EXERCISE DESCRIPTION:
Arrange every line of the listing below as a JSON list of strings, with one string per line and no blank lines.
# RECORDS SHOWN start
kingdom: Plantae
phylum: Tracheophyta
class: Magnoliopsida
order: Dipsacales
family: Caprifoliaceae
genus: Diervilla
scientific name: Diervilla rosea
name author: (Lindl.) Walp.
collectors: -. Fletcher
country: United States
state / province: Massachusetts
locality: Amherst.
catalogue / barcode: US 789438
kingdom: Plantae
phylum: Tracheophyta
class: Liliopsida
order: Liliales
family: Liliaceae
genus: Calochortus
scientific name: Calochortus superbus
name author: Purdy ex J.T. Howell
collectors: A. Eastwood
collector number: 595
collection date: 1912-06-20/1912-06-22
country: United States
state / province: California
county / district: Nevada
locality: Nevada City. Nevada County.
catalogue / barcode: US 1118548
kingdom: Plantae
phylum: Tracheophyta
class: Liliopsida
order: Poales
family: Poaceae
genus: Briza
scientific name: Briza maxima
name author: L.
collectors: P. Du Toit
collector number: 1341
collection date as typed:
# RECORDS SHOWN end
ANSWER IN FULL:
[
  "kingdom: Plantae",
  "phylum: Tracheophyta",
  "class: Magnoliopsida",
  "order: Dipsacales",
  "family: Caprifoliaceae",
  "genus: Diervilla",
  "scientific name: Diervilla rosea",
  "name author: (Lindl.) Walp.",
  "collectors: -. Fletcher",
  "country: United States",
  "state / province: Massachusetts",
  "locality: Amherst.",
  "catalogue / barcode: US 789438",
  "kingdom: Plantae",
  "phylum: Tracheophyta",
  "class: Liliopsida",
  "order: Liliales",
  "family: Liliaceae",
  "genus: Calochortus",
  "scientific name: Calochortus superbus",
  "name author: Purdy ex J.T. Howell",
  "collectors: A. Eastwood",
  "collector number: 595",
  "collection date: 1912-06-20/1912-06-22",
  "country: United States",
  "state / province: California",
  "county / district: Nevada",
  "locality: Nevada City. Nevada County.",
  "catalogue / barcode: US 1118548",
  "kingdom: Plantae",
  "phylum: Tracheophyta",
  "class: Liliopsida",
  "order: Poales",
  "family: Poaceae",
  "genus: Briza",
  "scientific name: Briza maxima",
  "name author: L.",
  "collectors: P. Du Toit",
  "collector number: 1341",
  "collection date as typed:"
]